(Saved data entries)
┄┄┄┄┄┄┄┄┄┄┄┄┄┄┄┄┄┄┄┄
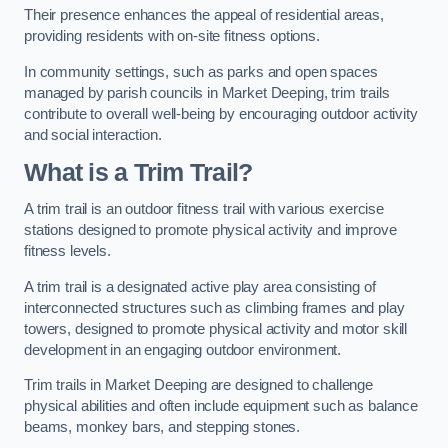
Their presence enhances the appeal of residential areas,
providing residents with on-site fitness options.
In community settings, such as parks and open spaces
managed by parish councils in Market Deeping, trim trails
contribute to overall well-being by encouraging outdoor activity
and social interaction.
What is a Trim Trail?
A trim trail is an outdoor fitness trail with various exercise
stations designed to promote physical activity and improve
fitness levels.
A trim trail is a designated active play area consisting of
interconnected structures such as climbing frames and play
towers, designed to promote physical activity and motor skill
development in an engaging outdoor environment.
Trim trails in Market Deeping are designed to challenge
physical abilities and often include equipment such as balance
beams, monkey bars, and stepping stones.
┄┄┄┄┄┄┄┄┄┄┄┄┄┄┄┄┄┄┄┄
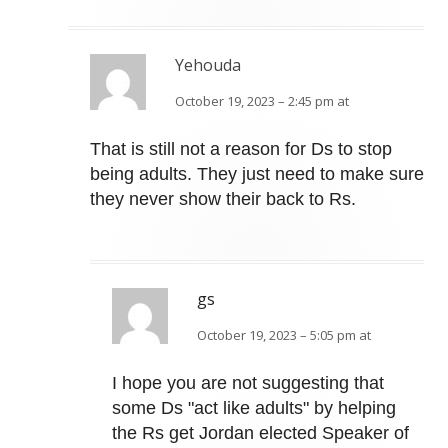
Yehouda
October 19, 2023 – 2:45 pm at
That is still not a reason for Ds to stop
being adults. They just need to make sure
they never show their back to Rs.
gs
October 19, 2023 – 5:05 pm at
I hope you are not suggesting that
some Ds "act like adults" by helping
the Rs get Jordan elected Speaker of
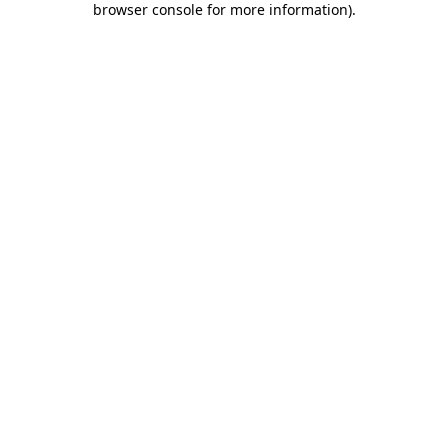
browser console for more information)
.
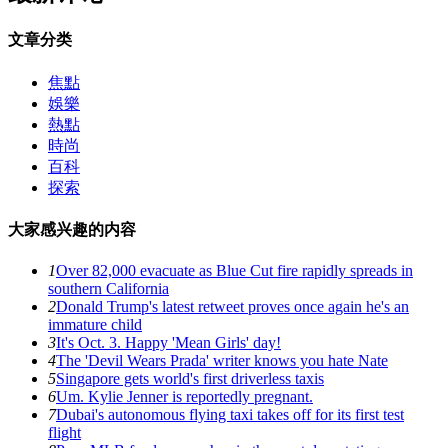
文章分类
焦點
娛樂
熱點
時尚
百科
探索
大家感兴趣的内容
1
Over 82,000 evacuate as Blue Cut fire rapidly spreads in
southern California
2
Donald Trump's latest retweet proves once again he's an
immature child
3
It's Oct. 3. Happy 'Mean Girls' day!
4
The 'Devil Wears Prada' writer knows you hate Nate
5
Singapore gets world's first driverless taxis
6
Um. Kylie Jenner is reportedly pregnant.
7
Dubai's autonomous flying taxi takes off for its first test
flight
┄┄┄┄┄┄┄┄┄┄┄┄┄┄┄┄┄┄┄┄
● **Exercise prompt**:
Could you copy every line from the records that mentions the word "promote"?

● **Solved exercise**:
stations designed to promote physical activity and improve
towers, designed to promote physical activity and motor skill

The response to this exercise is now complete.